━━ Records for the exercise ━━

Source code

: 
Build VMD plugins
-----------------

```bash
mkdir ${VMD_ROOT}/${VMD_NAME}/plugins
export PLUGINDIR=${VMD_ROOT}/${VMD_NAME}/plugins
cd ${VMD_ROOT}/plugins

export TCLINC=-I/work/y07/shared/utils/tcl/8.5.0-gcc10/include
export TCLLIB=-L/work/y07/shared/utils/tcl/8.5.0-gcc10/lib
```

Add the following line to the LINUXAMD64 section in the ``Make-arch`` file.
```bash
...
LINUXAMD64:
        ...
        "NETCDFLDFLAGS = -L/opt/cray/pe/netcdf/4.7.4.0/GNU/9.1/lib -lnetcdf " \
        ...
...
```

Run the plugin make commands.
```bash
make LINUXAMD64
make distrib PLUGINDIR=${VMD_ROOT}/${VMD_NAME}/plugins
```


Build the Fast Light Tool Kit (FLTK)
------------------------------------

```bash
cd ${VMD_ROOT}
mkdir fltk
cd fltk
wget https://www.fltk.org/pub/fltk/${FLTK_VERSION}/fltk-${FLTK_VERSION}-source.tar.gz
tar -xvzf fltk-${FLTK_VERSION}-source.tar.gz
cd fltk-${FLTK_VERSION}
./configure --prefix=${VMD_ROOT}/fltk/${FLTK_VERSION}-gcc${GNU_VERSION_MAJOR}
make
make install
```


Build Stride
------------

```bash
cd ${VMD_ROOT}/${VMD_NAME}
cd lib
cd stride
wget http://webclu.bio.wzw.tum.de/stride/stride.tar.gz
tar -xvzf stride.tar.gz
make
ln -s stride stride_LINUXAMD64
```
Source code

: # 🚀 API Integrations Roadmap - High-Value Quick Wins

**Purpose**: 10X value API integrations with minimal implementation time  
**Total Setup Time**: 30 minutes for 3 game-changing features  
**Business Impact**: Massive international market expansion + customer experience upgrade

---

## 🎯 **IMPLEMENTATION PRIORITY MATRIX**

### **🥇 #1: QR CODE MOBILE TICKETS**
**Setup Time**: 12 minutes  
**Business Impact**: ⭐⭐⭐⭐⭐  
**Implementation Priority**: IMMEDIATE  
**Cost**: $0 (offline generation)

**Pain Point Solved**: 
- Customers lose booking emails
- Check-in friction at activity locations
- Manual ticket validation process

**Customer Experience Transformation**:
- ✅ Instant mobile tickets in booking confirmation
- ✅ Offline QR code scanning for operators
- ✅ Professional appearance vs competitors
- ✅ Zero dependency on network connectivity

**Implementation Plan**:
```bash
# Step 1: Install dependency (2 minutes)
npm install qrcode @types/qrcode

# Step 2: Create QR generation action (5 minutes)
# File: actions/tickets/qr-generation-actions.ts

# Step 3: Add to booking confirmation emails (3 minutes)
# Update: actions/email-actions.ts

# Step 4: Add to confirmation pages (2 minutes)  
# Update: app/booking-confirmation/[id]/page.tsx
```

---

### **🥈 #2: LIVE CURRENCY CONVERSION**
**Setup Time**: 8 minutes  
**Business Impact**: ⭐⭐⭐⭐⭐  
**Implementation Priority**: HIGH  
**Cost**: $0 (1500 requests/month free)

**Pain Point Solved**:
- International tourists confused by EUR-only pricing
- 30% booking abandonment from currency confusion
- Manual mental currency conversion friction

━━━

Those lines of the records that contain the string "Build" should be identified and copied.

Build VMD plugins
Build the Fast Light Tool Kit (FLTK)
Build Stride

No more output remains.